* WHAT NEEDS TO BE DONE
Every record below must be written out exactly. Leave out the pictures.

* MATERIAL SHOWN
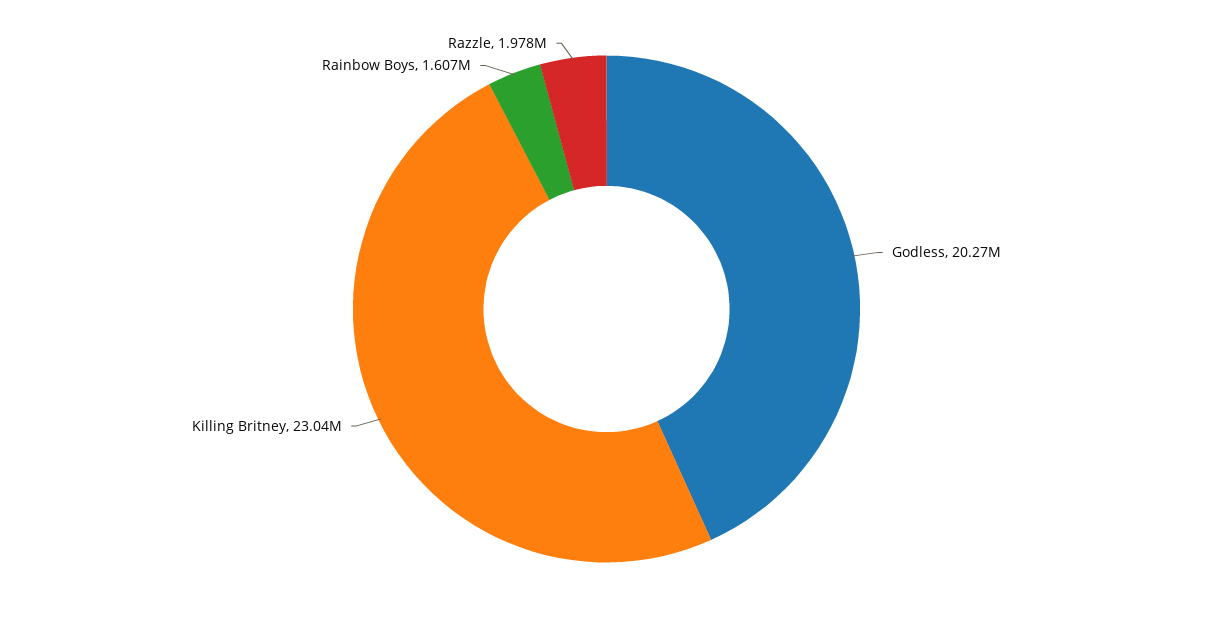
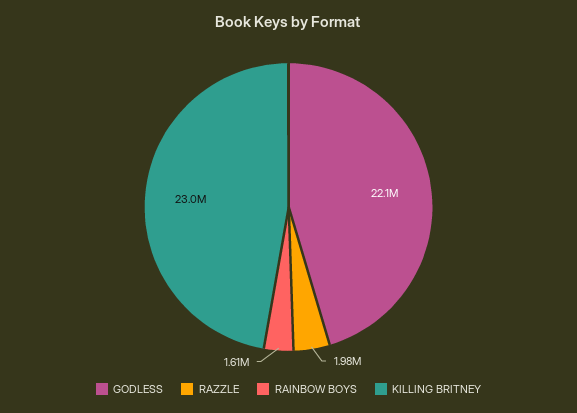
  {
-   "Godless": 20270000,
+   "Godless": 22100000,
    "Killing Britney": 23040000,
    "Rainbow Boys": 1607000,
    "Razzle": 1978000
  }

* OUTPUT
  {
-   "Godless": 20270000,
+   "Godless": 22100000,
    "Killing Britney": 23040000,
    "Rainbow Boys": 1607000,
    "Razzle": 1978000
  }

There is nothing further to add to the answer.